To do »
1. Retype the part of the post about a week alone at home that opens with the words containing "THIS ROBIN'S NEST" and closes with "for the space.".
2. Write what comes next in the post about a week alone at home, picking up right after its final sentence.

THIS ROBIN'S NEST BELONGS TO MY FRIEND JUDY--HER DAUGHTER FOUND IT IN A SHRUB. IT IS UNUSUAL BECAUSE THE SAME NEST HAD BEEN BUILT UPON EACH YEAR--A ROBIN RECREATED THE SAME SPACE EACH TIME (something I have done this week in my own house/space)
I have enjoyed an unprecedented week of solitude--more or less--but from my immediate family. My boys and husband are on a Western trip, our daughter is in Mexico with a church group helping to build structures. It worked out--with a bit of my arranging--for everyone to be gone at once. Apart from the dog, Lucy, and two bunnies and my husband's aunt, who is more or less self-sufficient, I have been clanging around this big house glad for the space.
Apart from a booksigning, some press interviews about THE PANTRY, and some misc. office work, I have done nothing but read, think, relax, watch movies I've been meaning to watch (especially on hot days when I hid in the cool cellar), plan a bit, and go out with a few friends. I also had a great day in Boston taking a North End Market Tour (but more about that soon).
The days have passed more quickly than I thought they might: I have eaten when I am hungry, slept when I am tired, basically not answering to anyone and with few interruptions (even the phone has been quiet--however, never have I been so glad for cell phones: my daughter's own and my husband's learning how to use ours has kept everyone connected to the mother ship, and that is a reassuring feeling, as if everyone is just in the other room behind a door I can close or open at will). I've been careful not to plan too much or to expect too much of myself. No big "to do" lists--in fact, none.
I'm feeling more productive again as my solo time wanes. Always best on a deadline, I'm probably far more effective when I have people to answer to (like my family) and who depend on me. But I needed this time--a retreat all its own. Worth any beach or luxury spa anywhere. And I'm looking forward to everyone's return to the nest: it needs a bit more clamor again and a little less emptiness.

Extracted information »

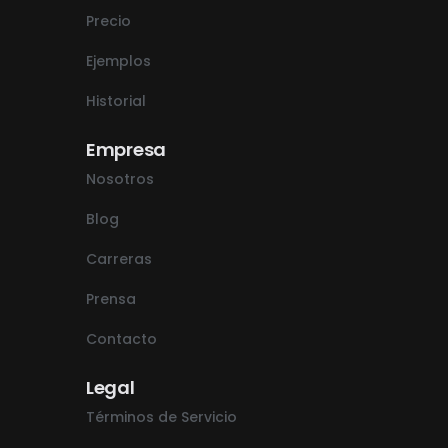
Precio
Ejemplos
Historial
Empresa
Nosotros
Blog
Carreras
Prensa
Contacto
Legal
Términos de Servicio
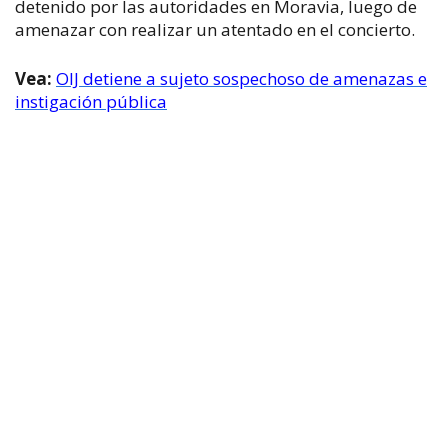
detenido por las autoridades en Moravia, luego de
amenazar con realizar un atentado en el concierto.
Vea:
OIJ detiene a sujeto sospechoso de amenazas e
instigación pública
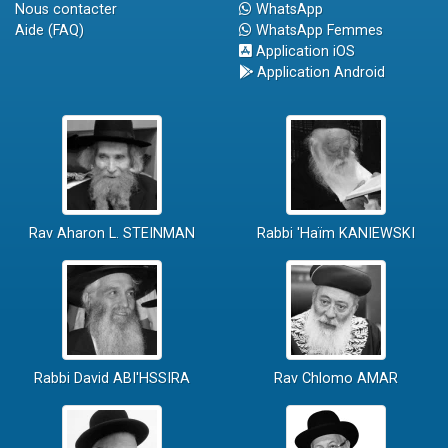
Nous contacter
WhatsApp
Aide (FAQ)
WhatsApp Femmes
Application iOS
Application Android
Rav Aharon L. STEINMAN
Rabbi 'Haïm KANIEWSKI
Rabbi David ABI'HSSIRA
Rav Chlomo AMAR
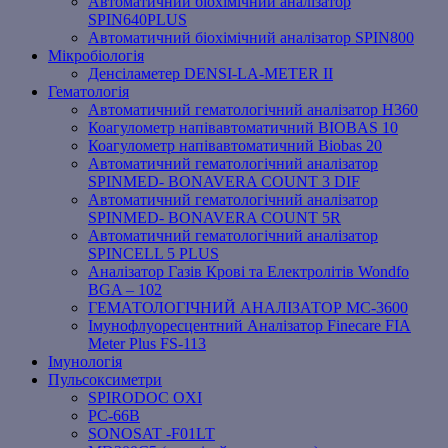
Автоматичний біохімічний аналізатор
SPIN640PLUS
Автоматичний біохімічний аналізатор SPIN800
Мікробіологія
Денсіламетер DENSI-LA-METER ІІ
Гематологія
Автоматичний гематологічний аналізатор Н360
Коагулометр напівавтоматичний BIOBAS 10
Коагулометр напівавтоматичний Biobas 20
Автоматичний гематологічний аналізатор
SPINMED- BONAVERA COUNT 3 DIF
Автоматичний гематологічний аналізатор
SPINMED- BONAVERA COUNT 5R
Автоматичний гематологічний аналізатор
SPINCELL 5 PLUS
Аналізатор Газів Крові та Електролітів Wondfo
BGA – 102
ГЕМАТОЛОГІЧНИЙ АНАЛІЗАТОР MC-3600
Імунофлуоресцентний Аналізатор Finecare FIA
Meter Plus FS-113
Імунологія
Пульсоксиметри
SPIRODOC OXI
PC-66B
SONOSAT -F01LT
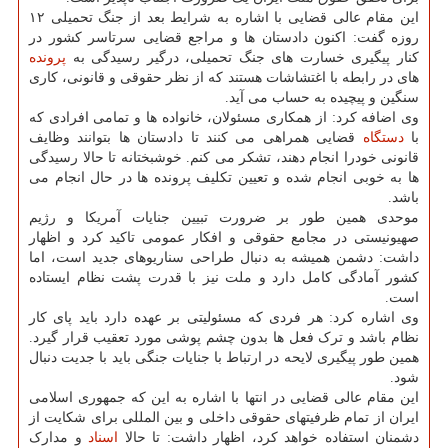
این مقام عالی قضایی با اشاره به شرایط بعد از جنگ تحمیلی ۱۲
روزه گفت: اکنون دادستان ها و مراجع قضایی سرتاسر کشور در
کنار پیگیری خسارت های جنگ تحمیلی، درگیر رسیدگی به
پرونده
های در رابطه با اغتشاشات هستند که از نظر حقوقی و قانونی، کاری
سنگین و پیچیده به حساب می آید.
وی اضافه کرد: از همکاری مسئولان، خانواده ها و تمامی افرادی که
با
دستگاه
قضایی همراهی می کنند تا دادستان ها بتوانند وظایف
قانونی خودرا انجام دهند، تشکر می کنم. خوشبختانه تا حالا رسیدگی
ها به خوبی انجام شده و تعیین تکلیف پرونده ها در حال انجام می
باشد.
موحدی همین طور بر ضرورت تبیین جنایات آمریکا و رژیم
صهیونیستی در مجامع حقوقی و افکار عمومی تاکید کرد و اظهار
داشت: دشمن همیشه به دنبال طراحی سناریوهای جدید است، اما
کشور آمادگی کامل دارد و ملت نیز با قدرت پشت نظام ایستاده
است.
وی اشاره کرد: هر فردی که مسئولیتی بر عهده دارد باید پای کار
نظام باشد و ترک فعل ها بدون چشم پوشی مورد تعقیب قرار گیرد.
همین طور پیگیری لایحه در ارتباط با جنایات جنگی باید با جدیت دنبال
شود.
این مقام عالی قضایی در انتها با اشاره به این که جمهوری اسلامی
ایران از تمام ظرفیتهای حقوقی داخلی و بین المللی برای شکایت از
دشمنان استفاده خواهد کرد، اظهار داشت: تا حالا
اسناد
و مدارک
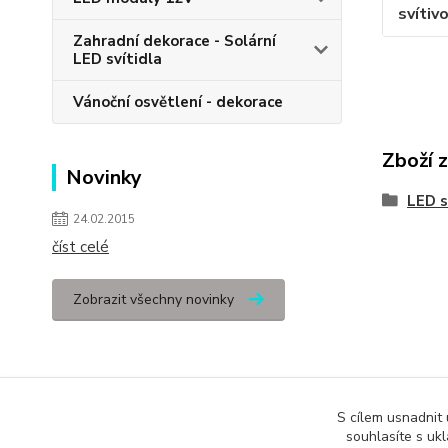
svítiv
Zahradní dekorace - Solární
LED svítidla
Vánoční osvětlení - dekorace
Zboží 
Novinky
LED s
24.02.2015
číst celé
Zobrazit všechny novinky
S cílem usnadnit
souhlasíte s uk
Podle zákona o evidenci tržeb je prodávající povinen vystavit kupuj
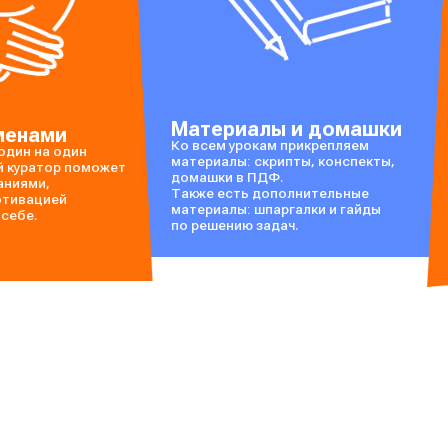
Материалы и домашки
менами
Ко всем урокам прикрепляем
один на один
материалы: скрипты, конспекты,
й куратор поможет
домашки в ПДФ.
аниями,
Также есть дополнительные
отивацией
материалы: шпаргалки и гайды
 себе.
по решению задач.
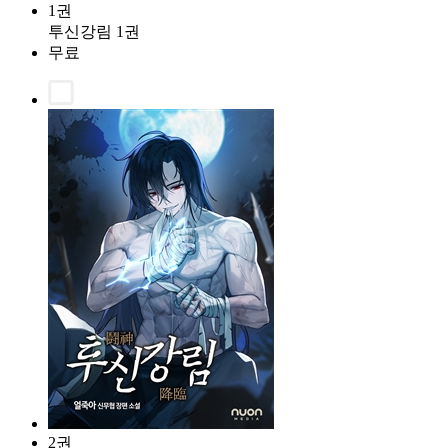
1권
투신강림 1권
무료
2권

Answers for this exercise »
1.
THIS ROBIN'S NEST BELONGS TO MY FRIEND JUDY--HER DAUGHTER FOUND IT IN A SHRUB. IT IS UNUSUAL BECAUSE THE SAME NEST HAD BEEN BUILT UPON EACH YEAR--A ROBIN RECREATED THE SAME SPACE EACH TIME (something I have done this week in my own house/space)
I have enjoyed an unprecedented week of solitude--more or less--but from my immediate family. My boys and husband are on a Western trip, our daughter is in Mexico with a church group helping to build structures. It worked out--with a bit of my arranging--for everyone to be gone at once. Apart from the dog, Lucy, and two bunnies and my husband's aunt, who is more or less self-sufficient, I have been clanging around this big house glad for the space.

2.
Friday, June 15, 2007
The yard has been a bird paradise this spring: several pair of cardinals in the lilacs, robins everywhere, some sort of grayish bird with a lovely warble (unless that is the wood thrush sound I remember from the pinewoods), and always chickadees flitting about. For two months we have been watching a mother robin carefully build her nest on the top of a porch column, safely tucked beneath the eave, and then tending her clutch. She started her nest in late April when we were in Kentucky and our friend Judy and daughter Addie watched her all that week--steady and determined, never faltering (and without too much disturbance from my brood to discourage her). In May she lay her eggs and they must have hatched in early June. For the past several weeks we have watched four chicks poke their noses up and now four sizeable bodies are jockeying for position—each looking like a small robin with a distinctive beak and hints of orange in their feathers. They have grown rapidly in only a few weeks and now seem too large for the nest. Soon they will fly and apparently one by one, on their own time.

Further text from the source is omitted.